Here is a link to the Atlas Rboard specs:

http://www.atlasroofing.com/continuous-wall-insulation/rboard

This material is commonly available here in Arkansas at most lumber yards (I've never seen it at a Home Depot or Lowes).  And the cost is about the same or sometimes slightly less than XPS blue/pink board at R5/inch.

Regarding windows, were you planning on wood, vinyl, fiberglass, or what type of frames?

Being in a hot climate, I would suggest you consider fiberglass frame windows over vinyl frames due to the lower thermal expansion rates of fiberglass as compared to vinyl.

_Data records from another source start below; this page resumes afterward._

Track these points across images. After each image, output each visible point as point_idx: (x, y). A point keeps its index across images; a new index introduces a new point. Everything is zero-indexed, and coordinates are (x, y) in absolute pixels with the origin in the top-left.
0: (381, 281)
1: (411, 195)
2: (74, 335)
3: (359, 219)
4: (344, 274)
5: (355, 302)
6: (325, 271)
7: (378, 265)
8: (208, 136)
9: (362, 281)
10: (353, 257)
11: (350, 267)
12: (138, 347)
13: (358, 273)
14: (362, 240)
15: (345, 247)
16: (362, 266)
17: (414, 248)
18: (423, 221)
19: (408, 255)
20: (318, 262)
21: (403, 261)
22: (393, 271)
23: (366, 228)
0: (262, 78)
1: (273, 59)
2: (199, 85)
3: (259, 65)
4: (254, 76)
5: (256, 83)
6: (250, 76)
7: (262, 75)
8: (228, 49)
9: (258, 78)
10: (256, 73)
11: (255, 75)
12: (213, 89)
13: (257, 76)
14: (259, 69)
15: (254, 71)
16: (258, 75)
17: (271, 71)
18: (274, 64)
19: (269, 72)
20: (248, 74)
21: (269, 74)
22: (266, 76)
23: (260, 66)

I recently installed Marvin Integrity All-Ultrex fiberglass framed windows in my ICF home. The cost was only marginally higher than builder spec vinyl windows at the lumberyard. The ones I installed have a folding vinyl nailing flange (keeps the nailing flange from getting broken off during handling and installation). We nailed the flanges directly through the exterior foam into the wood backup. The standard frames have a 1" protrusion past the nailing flange. In my case, I will be installing brick with a 1" air gap, so this works out fine. In your case with stucco, I would assume that a traditional 3 coat stucco would extend out from the wall ~1" when completed, so this should work well also. With the Integrity Ultrex windows, you can also order decorative trim that snaps into grooves in the window frame faces if you want a wider frame/trim appearance on the outside.